Fittingly, Pere Ubu the band has been every  bit as influential as “Ubu Roi,” and even more doggedly uncommercial. One of the bonus features on an Ubu CD is a series of documents, including one that references an album’s sales as numbering about 6,000. This for a band with a three-decade history and a sound that influenced Nine Inch Nails, the Pixies (and, therefore, Nirvana), Joy Division, REM, Thomas Dolby, Hüsker Dü, Henry Rollins, Bauhaus, and innumerable others including the entire industrial-rock movement, a band rightfully recognized in the Rock and Roll Hall of Fame (albeit in an undeservedly small corner), where one of singer David Thomas’ instruments is proudly displayed:  a railroad spike with accompanying ball peen hammer. And if you listen closely enough, you can hear that very instrument on some early tracks where it is played to perfection.

This FAQ about the rationale behind the concept and recording of “Long Live Pere Ubu!” speaks to some of the many reasons I love this band.

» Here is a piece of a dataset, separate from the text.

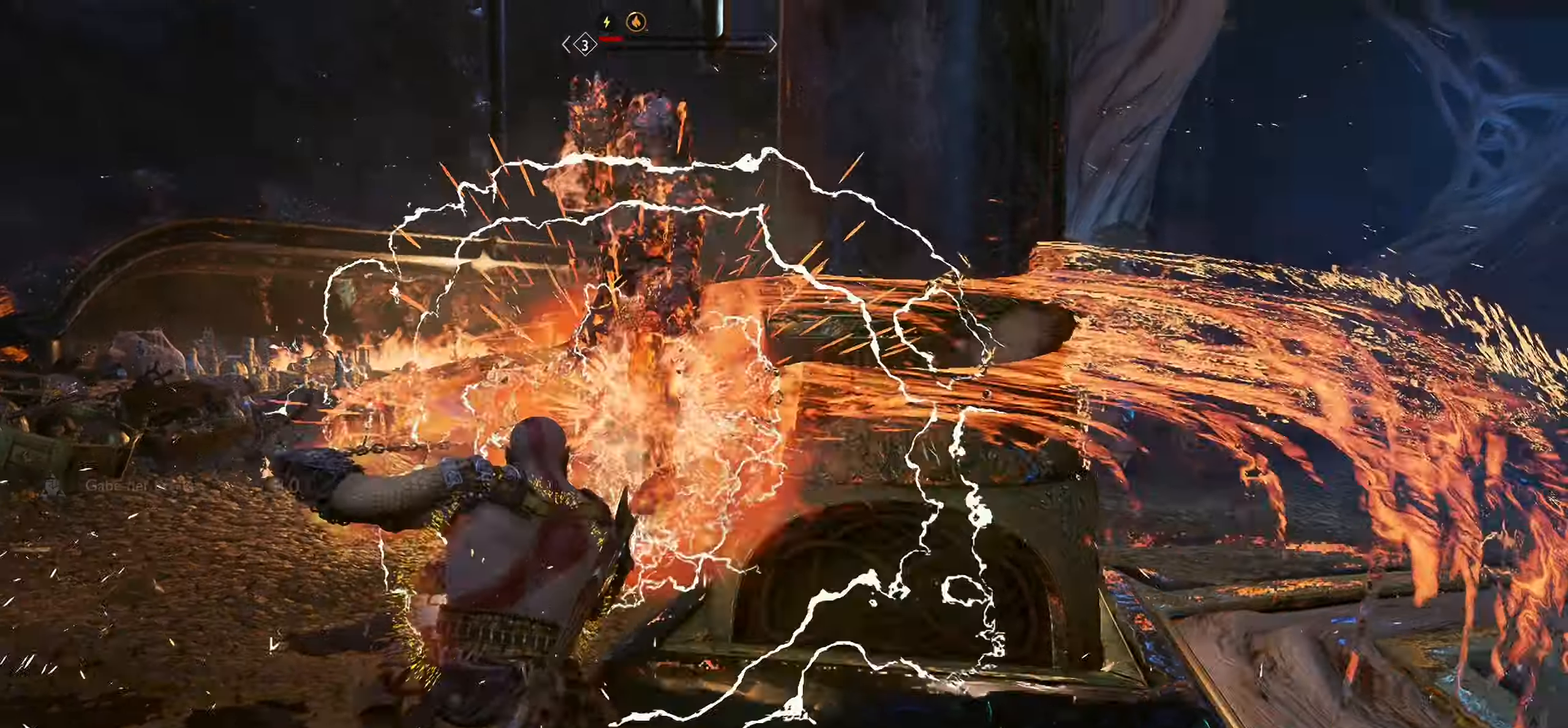
{"buttons": [], "left_stick": "down-left", "right_stick": "center", "button_events": [[183, "R1", "up"], [266, "R1", "down"], [433, "R1", "up"]]}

Imagine this sentiment, by David Thomas about the resurgent appearance of the monstrous Pere Ubu wherever you look, being uttered by any other recording artist this long in the game:  “Regardless of whoever or whatever it is that you personally choose to lionize, it’s more than likely that such a person or organization is Père Ubu. Every talking head that you see and admire on the tv is Père Ubu.” Thirty-four years on, 20 years past the last gasping relevance of the Rolling Stones, Pere Ubu retains the industrial crackle of original thought. That makes every new CD by them a release worthy of anticipation.

One Response to “Ubuwerks”

  1. Uncle Rich Says:

    There’s a book called THE BANQUET YEARS, by Roger Shattuck, which is about Jarry, along with Eric Satie, Apollinaire, and Rousseau. When I was in my teens I had a friend named John who was deeply interested in Jarry. He had this book in his treasure chamber of an attic bedroom, along with lots of unusual recordings (like John Cage’s INDETERMINACY), ‘sculptures’ formed by countless layers of dried housepaint, and his own fascinating films and drawings. That was back when it was social self-destruction to be interested in the avant-garde, past or present. I visited him regularly and am a grateful still for having been introduced to so much out-of-the-mainstream material. Of course, I was already pretty far along that road myself (courtesy of Frank Zappa, Captain Beefheart, and the Dada/Surrealist artists) and shared my oddball tastes and quirky art with John as well. Which is why I get a bit nostalgic when Jarry is mentioned.